Laurent Saint-Martin (LREM) veut mettre en place une “police régionale” aux abords de certains lieux publics. Mais il n’existe pas de police régionale dans la loi
Dernière modification : 22 juin 2022
Autrice : Camille Dubuffet, master de droit public, Université Lyon 3 Jean Moulin
Relecteur : Jean-Paul Markus, professeur de droit public, Université Paris-Saclay
Source : Le Journal du Dimanche, 13 mars 2021
Répétons-le, seule la loi peut créer une police régionale, dotée de pouvoirs analogues à ceux des polices municipales ou nationales. En attendant, la région peut tout à fait sécuriser ou aider à sécuriser certains lieux publics en finançant les dispositifs de surveillance humaine ou électronique.
Le député LREM du Val-de-Marne Laurent Saint-Martin, en lice pour briguer la présidence de la région Île-de-France, a annoncé la création de la “première police régionale de France” comme mesure centrale de son programme. Il assure ainsi pouvoir garantir la sécurité devant les lycées ou encore les transports en commun. En l’état du droit, il ne pourra pas créer de police régionale, ce qui ne signifie pas qu’il ne pourra pas renforcer la sécurité publique par d’autres moyens.
Depuis notamment la Loi NOTRe (2015), la région est compétente en matière de transports régionaux, de formation professionnelle, d’aménagement du territoire et de l’environnement, de développement économique et elle assume, depuis 1982, la charge des lycées. Aucune référence n’est faite, au sein du Code général des collectivités territoriales, à la sécurité. À moins de modifier la loi actuellement en vigueur, la région ne peut mettre en place de “police” au sens légal du terme, c’est-à-dire des agents dotés de pouvoirs tels que vérifier l’identité des personnes, les poursuivre et les arrêter, constater des troubles ou des infractions, etc.
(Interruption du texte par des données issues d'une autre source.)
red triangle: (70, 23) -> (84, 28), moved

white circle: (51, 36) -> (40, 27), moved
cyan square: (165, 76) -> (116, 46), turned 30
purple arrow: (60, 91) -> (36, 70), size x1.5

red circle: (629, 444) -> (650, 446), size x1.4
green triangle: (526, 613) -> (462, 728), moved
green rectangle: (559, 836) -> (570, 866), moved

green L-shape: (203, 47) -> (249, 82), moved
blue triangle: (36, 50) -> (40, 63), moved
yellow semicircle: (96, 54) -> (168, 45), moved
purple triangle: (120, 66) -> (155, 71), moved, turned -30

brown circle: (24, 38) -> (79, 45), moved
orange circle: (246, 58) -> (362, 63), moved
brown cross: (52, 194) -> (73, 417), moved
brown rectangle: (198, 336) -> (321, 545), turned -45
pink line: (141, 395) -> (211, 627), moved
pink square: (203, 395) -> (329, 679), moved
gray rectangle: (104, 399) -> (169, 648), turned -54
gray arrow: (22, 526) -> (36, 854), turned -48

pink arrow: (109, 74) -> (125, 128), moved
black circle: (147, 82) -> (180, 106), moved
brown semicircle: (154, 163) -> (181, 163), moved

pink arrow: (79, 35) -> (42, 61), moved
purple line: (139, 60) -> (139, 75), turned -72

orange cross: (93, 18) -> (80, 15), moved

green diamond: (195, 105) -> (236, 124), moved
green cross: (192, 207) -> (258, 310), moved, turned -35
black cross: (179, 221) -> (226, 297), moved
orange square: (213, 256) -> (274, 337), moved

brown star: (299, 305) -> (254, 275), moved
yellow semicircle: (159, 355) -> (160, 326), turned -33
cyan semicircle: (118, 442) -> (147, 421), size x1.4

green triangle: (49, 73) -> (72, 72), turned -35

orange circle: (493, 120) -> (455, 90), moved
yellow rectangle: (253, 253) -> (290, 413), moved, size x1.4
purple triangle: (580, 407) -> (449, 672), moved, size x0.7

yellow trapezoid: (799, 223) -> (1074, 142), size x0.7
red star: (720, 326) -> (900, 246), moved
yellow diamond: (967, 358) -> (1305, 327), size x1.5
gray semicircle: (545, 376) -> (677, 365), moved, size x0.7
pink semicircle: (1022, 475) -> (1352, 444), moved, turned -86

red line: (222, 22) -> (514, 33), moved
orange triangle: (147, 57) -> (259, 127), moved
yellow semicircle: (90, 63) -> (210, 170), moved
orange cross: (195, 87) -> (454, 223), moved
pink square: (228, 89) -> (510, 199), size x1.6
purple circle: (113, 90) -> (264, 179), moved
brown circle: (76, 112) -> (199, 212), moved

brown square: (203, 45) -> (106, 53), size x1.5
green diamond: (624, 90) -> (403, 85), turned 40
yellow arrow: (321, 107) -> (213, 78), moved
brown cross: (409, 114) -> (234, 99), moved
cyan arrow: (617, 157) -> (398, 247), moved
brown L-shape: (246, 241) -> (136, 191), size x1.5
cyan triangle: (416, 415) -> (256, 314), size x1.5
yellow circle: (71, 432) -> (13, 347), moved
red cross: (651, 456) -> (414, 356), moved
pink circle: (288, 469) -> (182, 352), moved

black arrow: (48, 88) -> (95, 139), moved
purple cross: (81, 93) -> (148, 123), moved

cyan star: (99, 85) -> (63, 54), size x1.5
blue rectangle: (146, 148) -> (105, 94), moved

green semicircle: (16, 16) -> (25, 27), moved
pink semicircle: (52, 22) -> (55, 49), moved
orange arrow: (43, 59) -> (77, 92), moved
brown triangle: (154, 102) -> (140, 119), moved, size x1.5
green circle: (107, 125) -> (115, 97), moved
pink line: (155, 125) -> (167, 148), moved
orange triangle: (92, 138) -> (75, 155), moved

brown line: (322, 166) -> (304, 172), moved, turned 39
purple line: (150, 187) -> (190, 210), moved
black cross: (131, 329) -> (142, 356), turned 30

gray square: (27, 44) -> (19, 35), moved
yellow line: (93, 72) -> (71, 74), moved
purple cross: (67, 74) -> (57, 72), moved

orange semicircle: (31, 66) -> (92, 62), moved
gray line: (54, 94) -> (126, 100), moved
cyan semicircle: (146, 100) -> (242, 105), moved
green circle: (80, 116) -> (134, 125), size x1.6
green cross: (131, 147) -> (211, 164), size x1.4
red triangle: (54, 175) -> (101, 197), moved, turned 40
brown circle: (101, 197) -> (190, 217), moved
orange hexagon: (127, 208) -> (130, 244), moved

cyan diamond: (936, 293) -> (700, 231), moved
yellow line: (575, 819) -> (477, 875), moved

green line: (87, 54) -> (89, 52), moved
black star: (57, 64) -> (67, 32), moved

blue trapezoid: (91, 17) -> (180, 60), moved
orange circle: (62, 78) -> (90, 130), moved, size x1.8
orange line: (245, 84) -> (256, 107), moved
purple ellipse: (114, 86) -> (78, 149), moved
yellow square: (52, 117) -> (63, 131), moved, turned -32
Cela précisé, il entre bien dans les compétences de la région d’assurer la sécurité au sein des services publics qu’elle gère : sont souvent cités à ce titre les lycées et les transports. Laurent Saint-Martin n’est, par ailleurs, pas le seul à avoir formulé cette volonté, puisque Valérie Pécresse (LR), candidate sortante à la présidence de la région, a elle aussi évoqué la sécurité par la création d’une “police régionale des transports”. Tous deux ont emboîté le pas à Marlène Schiappa, Ministre chargée de la citoyenneté, elle-même favorable à la mise en place d’une police régionale.
Dans tous les cas, il faudra modifier la loi pour créer une telle police, à l’image de la police municipale par exemple, ou encore obtenir de l’État qu’il autorise certaines expérimentations (Loi du 19 avril 2021). Car seule la loi peut créer des polices.
En attendant qu’une police régionale devienne une réalité pour la région Île-de-France, il demeure néanmoins possible pour cette dernière d’intensifier la protection des lieux publics en participant financièrement à l’installation, notamment, de la vidéo protection, dans les limites permises par la CNIL. Cette mesure particulière relève de l’organisation francilienne du “Bouclier de Sécurité”, permettant l’octroi par la région d’aides publiques aux entreprises privées spécialisées dans la sécurité (agent de surveillance, vigiles, sécurité cynophile). Il est également envisageable pour la région, et cela peut apparaître comme paradoxal, de fournir des moyens matériels plus importants à la police municipale voire à la police nationale, toujours par le biais d’une participation indirecte.
Il est ainsi abusif d’employer l’expression “police régionale”, voire trompeur. En revanche, un financement de mécanismes de sécurité ou un financement des polices déjà existantes est totalement légal.
Contacté, Laurent Saint-Martin réitère son intention d’assurer la sécurité dans les services publics dont la région a la charge, notamment en recrutant des agents de sûreté. Surtout, il précise sa pensée en expliquant qu’il entend « coordonner les polices municipales », dont une des missions est en effet le maintien du bon ordre au sein des transports publics de voyageurs et de verbaliser les contrevenants (Code de la sécurité intérieure, article L 511-1). Ce n’est toujours pas une police régionale au sens institutionnel, mais ce n’est en rien illégal.